Driving in to the Land of Priorat
Our Spanish wine roads, courtesy of Freixenet, led us from the Ribera del Duero to Rioja (named after the Rio Oja) to the Priorat, a land reminiscent of where I live in western Colorado. That is, dry, rolling hills, with generally poor rocky soils and scattered vegetation where water is available, cold winters and short, hot summers. Of course, with the Mediterranean Sea “right over those mountains,” it has a maritime climate, which makes a huge difference in growing seasons.
Priorat also is a Denominacion de Origen Calificada (D.O.C.), one of only two in the entire country (Rioja is the other).

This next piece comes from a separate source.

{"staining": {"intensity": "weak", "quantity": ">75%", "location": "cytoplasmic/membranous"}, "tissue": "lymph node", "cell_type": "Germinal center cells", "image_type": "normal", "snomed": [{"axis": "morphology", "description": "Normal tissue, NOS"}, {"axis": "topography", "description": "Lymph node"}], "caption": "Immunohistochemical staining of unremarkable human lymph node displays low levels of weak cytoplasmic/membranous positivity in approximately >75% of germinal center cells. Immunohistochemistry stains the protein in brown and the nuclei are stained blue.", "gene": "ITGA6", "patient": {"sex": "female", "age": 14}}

This means the DOC wines are subject to more-strenuous regulations and winemaking standards than non DOC wines. The Priorat is in the southwest part of Catalonia and its language, Catalan, is vastly different from Spanish, which made it impossible to understand to this novice Spanish student.
The Catalonians are justly proud of their separate identities and culture, and the name “Priorat,” which appears on wine bottles, is the Catalan spelling while “Priorato” is the Spanish. Garnacha (elsewhere known as Grenache) becomes the primary red grape here, with supporting roles played by Cariñena, Cabernet Sauvignon, Merlot and Syrah.
Our first stop was the remote (we switched to a smaller bus just to make the narrow road) bodega of Viticultores del Priorat where associate winemaker Maria-Jose Bajon led us a on quick hike up the hill and a view of much of Priorat, a fairly small region – about 20,000 hectares or less than 50,000 acres, of which about 1,800 hectares are vineyards.
She told us the wines often reflect the unique “licorecella” soil, comprised of black slate and quartz mica outcropping, both of which influence the wines. In addition to the Morlanda red (a 50/50 blend of Garnacha and Caiñena) the winery makes a very interesting Morlanda white (Morlanda is the name of the small peak on whose slopes the winery was built) made of Garnacha Blanca, which Maria-Jose told us almost went extinct before the winery “rediscovered” it and a small percentage of Macabeo.
“We are not a trendy winery,” she warned us, her dark eyes flashing as if we would dare make such a proposal. “We want to make wines that are true to the traditional (grape) strains we cultivate.”
The vines mostly range in age from 25-40 years old although I thought (Hey, my Spanish isn’t nearly as good as her Catalan) Maria-Jose said there were some nearly 60. She also gave much credit to earlier efforts more than 30 years ago by pioneering winemakers Rene Barbier and Alvaro Palacios in establishing the Priorat as a winemaking region.
My tasting notes recall the 2007 Morlanda red (the most recent vintage released) as being quite delightful, having dark cherry flavors and some notes of licorice and dark chocolate. The Morlanda white had hints of white peaches, citrus and fresh apple and crisp acidity.
A remote winery with distinctive wines and an associate winemaker conveying a hawk-like intensity in being true to the land and the grapes it produces.